Walter Blankenburg (31 July 1903 – 10 March 1986) was a German Protestant pastor, director of church music and musicologist, who focused in several publications on liturgy, hymnology, and on the sacred music of the early Baroque period, especially by Johann Sebastian Bach.

== Career ==
Born in Emleben near Gotha, Blankenburg, the son of a pastor, studied theology, history and musicology at the University of Rostock. in Tübingen, Göttingen, Freiburg im Breisgau and Berlin. He was promoted to Ph.D. in 1943 in Göttingen with a dissertation about Die innere Einheit von Bachs Werk.

He was a member of the group preparing the Evangelisches Kirchengesangbuch from 1939 to 1949. He was director of the Kirchenmusikschule of the Evangelische Kirche von Kurhessen-Waldeck in Schlüchtern from its foundation in 1947 to his retirement in 1968. He was from 1941 to 1981 editor (Schriftleiter) of the magazine Musik und Kirche (Music and church. He founded in 1976, together with Renate Steiger, the Internationale Arbeitsgemeinschaft für theologische Bachforschung In 1962, he was awarded an honorary doctorate of the University of Marburg. He died in Schlüchtern.

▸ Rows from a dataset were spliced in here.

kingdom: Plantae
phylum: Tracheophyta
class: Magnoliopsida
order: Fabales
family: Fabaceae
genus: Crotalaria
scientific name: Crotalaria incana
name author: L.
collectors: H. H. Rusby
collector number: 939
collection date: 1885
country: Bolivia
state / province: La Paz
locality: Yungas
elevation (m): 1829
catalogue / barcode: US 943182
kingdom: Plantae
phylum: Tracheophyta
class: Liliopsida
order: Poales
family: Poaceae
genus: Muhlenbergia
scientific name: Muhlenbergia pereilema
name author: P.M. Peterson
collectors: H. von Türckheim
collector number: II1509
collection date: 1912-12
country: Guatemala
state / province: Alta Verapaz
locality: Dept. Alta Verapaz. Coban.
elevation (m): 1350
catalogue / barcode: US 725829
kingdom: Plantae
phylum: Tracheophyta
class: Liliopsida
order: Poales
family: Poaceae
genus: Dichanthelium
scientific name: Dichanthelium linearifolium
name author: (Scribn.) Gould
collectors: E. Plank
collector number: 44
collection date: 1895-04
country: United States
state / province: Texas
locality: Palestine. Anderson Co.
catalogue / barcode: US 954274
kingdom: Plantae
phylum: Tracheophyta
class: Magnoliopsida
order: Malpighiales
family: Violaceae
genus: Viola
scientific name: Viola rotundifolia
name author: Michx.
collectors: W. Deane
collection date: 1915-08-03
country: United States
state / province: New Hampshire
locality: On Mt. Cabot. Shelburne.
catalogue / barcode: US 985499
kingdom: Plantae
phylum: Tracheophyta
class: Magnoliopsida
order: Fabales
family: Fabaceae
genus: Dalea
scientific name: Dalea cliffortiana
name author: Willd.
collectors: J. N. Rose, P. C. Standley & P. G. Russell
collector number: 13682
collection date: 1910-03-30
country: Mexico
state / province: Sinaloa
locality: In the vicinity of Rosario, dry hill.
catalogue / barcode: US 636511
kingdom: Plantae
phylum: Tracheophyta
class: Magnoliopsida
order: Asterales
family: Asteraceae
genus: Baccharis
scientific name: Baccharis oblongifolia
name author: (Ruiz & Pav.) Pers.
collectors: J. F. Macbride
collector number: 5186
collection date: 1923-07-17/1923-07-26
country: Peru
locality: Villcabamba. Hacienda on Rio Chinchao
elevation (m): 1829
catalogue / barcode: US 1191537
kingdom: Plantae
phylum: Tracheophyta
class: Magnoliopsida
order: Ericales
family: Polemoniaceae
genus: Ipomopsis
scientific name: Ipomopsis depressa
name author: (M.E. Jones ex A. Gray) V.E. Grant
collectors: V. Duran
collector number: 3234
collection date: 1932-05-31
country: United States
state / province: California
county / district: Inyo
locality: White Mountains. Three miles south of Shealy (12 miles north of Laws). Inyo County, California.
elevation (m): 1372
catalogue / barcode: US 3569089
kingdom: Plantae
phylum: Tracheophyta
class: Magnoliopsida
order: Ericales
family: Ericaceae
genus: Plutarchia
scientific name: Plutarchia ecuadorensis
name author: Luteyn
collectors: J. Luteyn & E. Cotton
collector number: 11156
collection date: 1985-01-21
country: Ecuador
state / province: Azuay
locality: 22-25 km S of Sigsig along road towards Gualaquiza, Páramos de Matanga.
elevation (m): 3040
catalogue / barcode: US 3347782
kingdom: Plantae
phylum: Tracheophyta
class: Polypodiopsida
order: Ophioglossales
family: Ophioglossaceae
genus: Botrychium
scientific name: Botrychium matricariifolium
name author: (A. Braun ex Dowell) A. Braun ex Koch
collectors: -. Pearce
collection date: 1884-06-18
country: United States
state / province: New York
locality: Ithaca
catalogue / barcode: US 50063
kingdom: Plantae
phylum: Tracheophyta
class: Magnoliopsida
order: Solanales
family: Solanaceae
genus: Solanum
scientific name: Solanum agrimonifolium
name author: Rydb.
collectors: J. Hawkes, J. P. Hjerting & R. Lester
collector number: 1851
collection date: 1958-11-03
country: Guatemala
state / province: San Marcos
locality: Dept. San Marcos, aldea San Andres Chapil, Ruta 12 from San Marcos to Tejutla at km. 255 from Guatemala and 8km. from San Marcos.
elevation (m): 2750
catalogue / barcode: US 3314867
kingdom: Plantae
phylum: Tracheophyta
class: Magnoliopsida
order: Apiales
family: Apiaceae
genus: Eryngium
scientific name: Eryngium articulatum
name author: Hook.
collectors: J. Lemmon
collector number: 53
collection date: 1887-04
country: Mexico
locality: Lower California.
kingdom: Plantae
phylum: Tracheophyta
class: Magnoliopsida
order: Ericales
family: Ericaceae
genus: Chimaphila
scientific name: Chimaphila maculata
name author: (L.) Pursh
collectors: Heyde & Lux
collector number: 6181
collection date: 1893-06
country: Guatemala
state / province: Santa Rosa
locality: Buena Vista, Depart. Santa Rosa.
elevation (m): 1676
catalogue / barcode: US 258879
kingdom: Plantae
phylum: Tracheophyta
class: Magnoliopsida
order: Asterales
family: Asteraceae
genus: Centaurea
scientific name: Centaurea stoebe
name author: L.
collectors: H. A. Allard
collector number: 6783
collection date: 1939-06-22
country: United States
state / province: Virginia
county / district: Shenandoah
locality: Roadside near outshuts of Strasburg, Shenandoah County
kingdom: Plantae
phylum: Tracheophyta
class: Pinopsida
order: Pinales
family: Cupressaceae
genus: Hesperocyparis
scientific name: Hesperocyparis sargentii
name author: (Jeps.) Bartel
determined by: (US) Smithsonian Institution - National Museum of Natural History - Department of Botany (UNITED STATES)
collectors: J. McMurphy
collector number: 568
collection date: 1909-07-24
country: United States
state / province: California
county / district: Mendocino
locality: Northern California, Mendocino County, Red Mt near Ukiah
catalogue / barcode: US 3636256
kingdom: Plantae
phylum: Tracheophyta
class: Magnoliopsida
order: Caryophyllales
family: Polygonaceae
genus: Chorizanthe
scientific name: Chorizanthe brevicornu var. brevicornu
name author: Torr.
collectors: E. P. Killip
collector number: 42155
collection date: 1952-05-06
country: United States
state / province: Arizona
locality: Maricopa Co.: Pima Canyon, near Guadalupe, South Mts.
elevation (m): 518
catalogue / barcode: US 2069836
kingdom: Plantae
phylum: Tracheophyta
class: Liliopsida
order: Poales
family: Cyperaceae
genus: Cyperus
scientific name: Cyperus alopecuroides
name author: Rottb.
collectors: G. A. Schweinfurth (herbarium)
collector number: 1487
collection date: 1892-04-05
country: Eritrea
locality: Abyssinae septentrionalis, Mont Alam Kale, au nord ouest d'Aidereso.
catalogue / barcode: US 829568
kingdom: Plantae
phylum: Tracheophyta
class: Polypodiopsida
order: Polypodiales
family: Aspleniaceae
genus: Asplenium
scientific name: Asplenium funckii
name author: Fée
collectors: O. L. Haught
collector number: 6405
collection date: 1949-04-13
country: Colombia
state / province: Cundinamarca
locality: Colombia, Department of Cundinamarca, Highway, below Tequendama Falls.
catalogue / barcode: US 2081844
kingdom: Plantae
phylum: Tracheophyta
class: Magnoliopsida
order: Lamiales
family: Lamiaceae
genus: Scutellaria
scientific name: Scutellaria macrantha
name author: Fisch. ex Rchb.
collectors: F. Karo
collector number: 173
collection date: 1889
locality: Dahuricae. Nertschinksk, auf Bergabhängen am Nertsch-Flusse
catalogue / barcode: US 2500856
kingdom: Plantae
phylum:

An award of the Protestant Church is named after him.

== Publications ==
- Kirche und Musik. Gesammelte Aufsätze zur Geschichte der gottesdienstlichen Musik, ed. Erich Hübner and Renate Steiger. Göttingen 1979.
- Das Weihnachts-Oratorium von Johann Sebastian Bach Bärenreiter 1999
- Einführung in Bachs H-moll-Messe, mit vollständigem Text Bärenreiter 1957

== Sources ==
- Nachlass Blankenburgs in University archive of Augsburg
- Hymnologische Sammlung Blankenburgs in the library of the University of Augsburg

== Literature ==
- Gerard Kappner: Walter Blankenburg †. in: Quatember 1986, S. 124–125
- Renate Steiger: Walter Blankenburg. In: Musik und Kirche 3/1986
- Franz Ganslandt: Jugendmusikbewegung und kirchenmusikalische Erneuerung. Impulse, Einflüsse, Wirkungen dargestellt in Verbindung mit Leben und Werk Walter Blankenburgs, Munich 1997. ISBN 3-921946-35-2
- 100. Geburtstag von Walter Blankenburg am 31. Juli 2003 , in: Quintett. Kirchenmusikalische Mitteilungen aus der Evangelischen Kirche von Kurhessen-Waldeck 5/2003, pp. 8–9.